Update the stored records below by changing every "Contact" to "Get in touch" and keeping all other text the same. Give back only the text, without the pictures.

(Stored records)
+---+

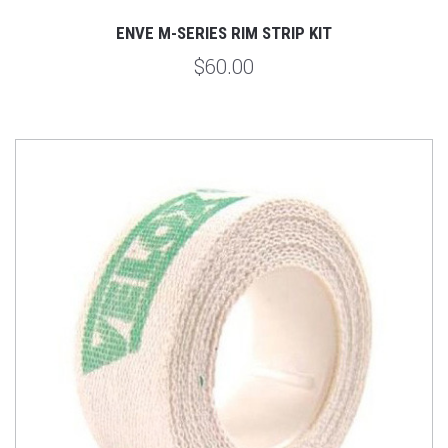
ENVE M-SERIES RIM STRIP KIT
$60.00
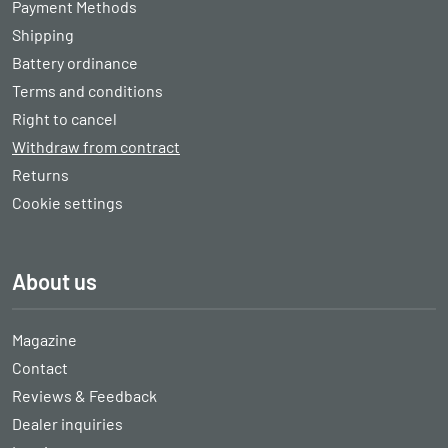
Payment Methods
Shipping
Battery ordinance
Terms and conditions
Right to cancel
Withdraw from contract
Returns
Cookie settings
About us
Magazine
Contact
Reviews & Feedback
Dealer inquiries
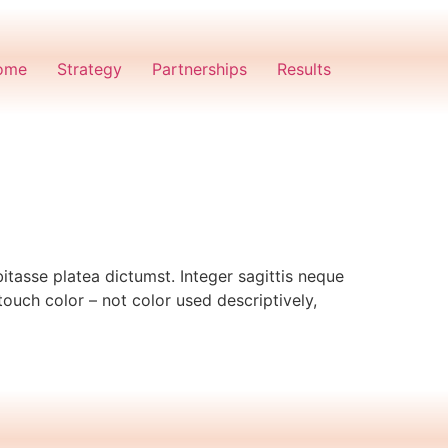
ome
Strategy
Partnerships
Results
itasse platea dictumst. Integer sagittis neque
touch color – not color used descriptively,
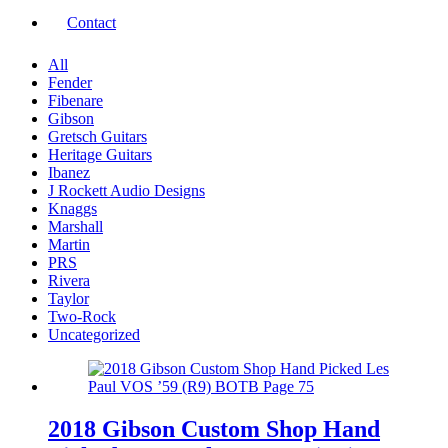
Contact
All
Fender
Fibenare
Gibson
Gretsch Guitars
Heritage Guitars
Ibanez
J Rockett Audio Designs
Knaggs
Marshall
Martin
PRS
Rivera
Taylor
Two-Rock
Uncategorized
2018 Gibson Custom Shop Hand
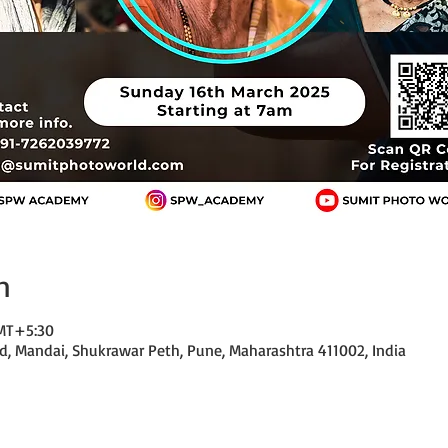
n
GMT+5:30
d, Mandai, Shukrawar Peth, Pune, Maharashtra 411002, India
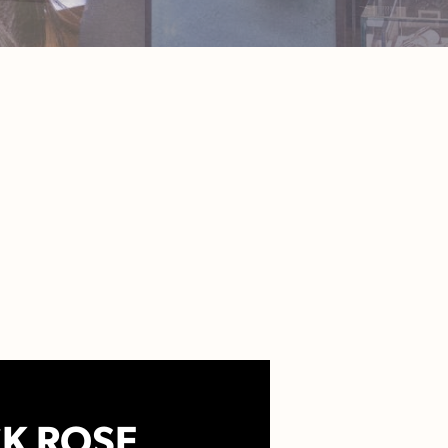
K ROSE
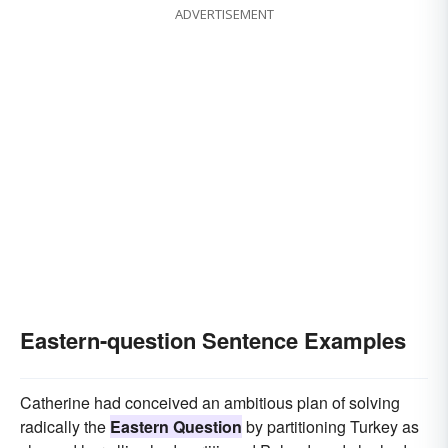
ADVERTISEMENT
Eastern-question Sentence Examples
Catherine had conceived an ambitious plan of solving
radically the
Eastern Question
by partitioning Turkey as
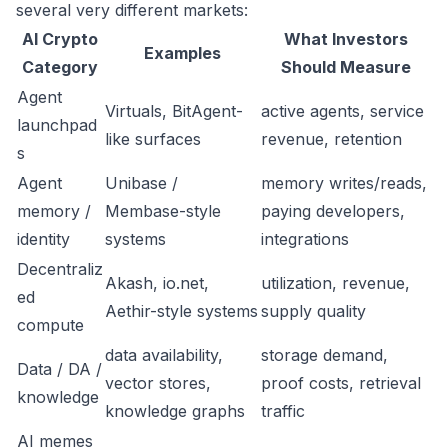
several very different markets:
AI Crypto
What Investors
Examples
Category
Should Measure
Agent
Virtuals, BitAgent-
active agents, service
launchpad
like surfaces
revenue, retention
s
Agent
Unibase /
memory writes/reads,
memory /
Membase-style
paying developers,
identity
systems
integrations
Decentraliz
Akash, io.net,
utilization, revenue,
ed
Aethir-style systems
supply quality
compute
data availability,
storage demand,
Data / DA /
vector stores,
proof costs, retrieval
knowledge
knowledge graphs
traffic
AI memes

+---+

[Task response]
ENVE M-SERIES RIM STRIP KIT
$60.00
Payment Methods
Shipping
Battery ordinance
Terms and conditions
Right to cancel
Withdraw from contract
Returns
Cookie settings
About us
Magazine
Get in touch
Reviews & Feedback
Dealer inquiries
ome
Strategy
Partnerships
Results
itasse platea dictumst. Integer sagittis neque
touch color – not color used descriptively,
Get in touch
All
Fender
Fibenare
Gibson
Gretsch Guitars
Heritage Guitars
Ibanez
J Rockett Audio Designs
Knaggs
Marshall
Martin
PRS
Rivera
Taylor
Two-Rock
Uncategorized
2018 Gibson Custom Shop Hand
n
GMT+5:30
d, Mandai, Shukrawar Peth, Pune, Maharashtra 411002, India
K ROSE
ADVERTISEMENT
Eastern-question Sentence Examples
Catherine had conceived an ambitious plan of solving
radically the
Eastern Question
by partitioning Turkey as
several very different markets:
AI Crypto
What Investors
Examples
Category
Should Measure
Agent
Virtuals, BitAgent-
active agents, service
launchpad
like surfaces
revenue, retention
s
Agent
Unibase /
memory writes/reads,
memory /
Membase-style
paying developers,
identity
systems
integrations
Decentraliz
Akash, io.net,
utilization, revenue,
ed
Aethir-style systems
supply quality
compute
data availability,
storage demand,
Data / DA /
vector stores,
proof costs, retrieval
knowledge
knowledge graphs
traffic
AI memes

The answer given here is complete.